On Mon, Feb 05, 2007 at 09:00:10PM -0800, Stuart Marks wrote:
> Excellent discussion. I'm rather distant from OpenSolaris, but I'm studying
> the
> use of Mercurial in our group (Java ME) so I thought I could contribute
> answers
> to some of the questions raised here.
Cool, thanks.
> Danek Duvall wrote:
> >Now, because mercurial doesn't allow you to "hg update" to an unnamed
> >branch
>
> You can update to an unnamed branch or indeed to any previous rev, simply by
> using the command "hg update REV".
Sure. But that then requires that you manually go through the log to find
an appropriate REV. I think that's definitely asking too much of the user.
I don't mind making users think a little about the model, but I do mind
them having to do makework.
> I think it is potentially confusing, since in the typical case, two heads
> represent a conflict that needs to be merged. In this case, "hg merge"
> implicitly merges with the "other" head. With a mainline head and an
> arbitrary
> number of branch heads, it will always force you to name which head you're
> merging with. This is potentially inconvenient and confusing if you have to
> go
> hunting around to figure out which head to merge with.

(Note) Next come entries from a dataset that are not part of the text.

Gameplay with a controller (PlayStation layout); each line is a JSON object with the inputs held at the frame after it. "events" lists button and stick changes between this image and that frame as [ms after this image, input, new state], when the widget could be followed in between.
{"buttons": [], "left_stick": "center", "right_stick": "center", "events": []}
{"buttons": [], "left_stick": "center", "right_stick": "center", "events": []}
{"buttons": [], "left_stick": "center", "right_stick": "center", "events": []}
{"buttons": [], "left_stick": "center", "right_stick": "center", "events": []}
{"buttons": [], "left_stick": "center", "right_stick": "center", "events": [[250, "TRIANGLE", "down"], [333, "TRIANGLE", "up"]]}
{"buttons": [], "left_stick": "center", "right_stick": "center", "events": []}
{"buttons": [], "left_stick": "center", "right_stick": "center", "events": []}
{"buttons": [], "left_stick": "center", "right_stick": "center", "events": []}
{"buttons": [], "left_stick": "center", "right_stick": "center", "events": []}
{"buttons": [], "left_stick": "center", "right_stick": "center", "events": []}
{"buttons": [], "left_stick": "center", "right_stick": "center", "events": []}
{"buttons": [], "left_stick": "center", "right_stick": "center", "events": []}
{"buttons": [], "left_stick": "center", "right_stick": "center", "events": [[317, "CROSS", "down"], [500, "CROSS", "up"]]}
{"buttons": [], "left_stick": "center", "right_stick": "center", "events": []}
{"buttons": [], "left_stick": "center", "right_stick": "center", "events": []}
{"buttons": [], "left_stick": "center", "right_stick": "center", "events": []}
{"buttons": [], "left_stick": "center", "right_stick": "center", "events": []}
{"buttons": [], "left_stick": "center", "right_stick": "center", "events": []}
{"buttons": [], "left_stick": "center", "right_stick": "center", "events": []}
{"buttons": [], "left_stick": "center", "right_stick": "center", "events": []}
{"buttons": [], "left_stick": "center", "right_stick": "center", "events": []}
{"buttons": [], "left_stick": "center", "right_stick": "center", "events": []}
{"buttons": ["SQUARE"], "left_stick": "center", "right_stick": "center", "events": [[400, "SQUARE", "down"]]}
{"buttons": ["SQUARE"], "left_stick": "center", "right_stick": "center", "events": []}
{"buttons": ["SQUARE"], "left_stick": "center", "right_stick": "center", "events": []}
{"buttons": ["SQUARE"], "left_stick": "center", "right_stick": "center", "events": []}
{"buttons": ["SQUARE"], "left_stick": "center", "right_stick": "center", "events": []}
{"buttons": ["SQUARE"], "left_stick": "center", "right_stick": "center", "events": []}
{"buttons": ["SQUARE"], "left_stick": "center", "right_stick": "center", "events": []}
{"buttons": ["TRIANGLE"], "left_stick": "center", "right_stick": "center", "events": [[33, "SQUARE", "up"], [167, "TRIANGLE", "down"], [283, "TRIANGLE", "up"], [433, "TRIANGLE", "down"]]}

Yep. A good graphical tool (like hgk / hgview) could be helpful here.
> If you're going to proceed with this approach, you probably should ignore the
> concept of the tip entirely, and convert over to using named branches. For
> the
> "spine" I'd suggest the term "trunk" (but that's because I have Subversion on
> the brain). Then, tell developers always to start with the trunk ("hg update
> -C
> trunk") and to ignore the tip.
Right. Though that's extra work, and inevitably, someone's going to forget
the "-C trunk" and potentially wonder why they screwed their workspace up.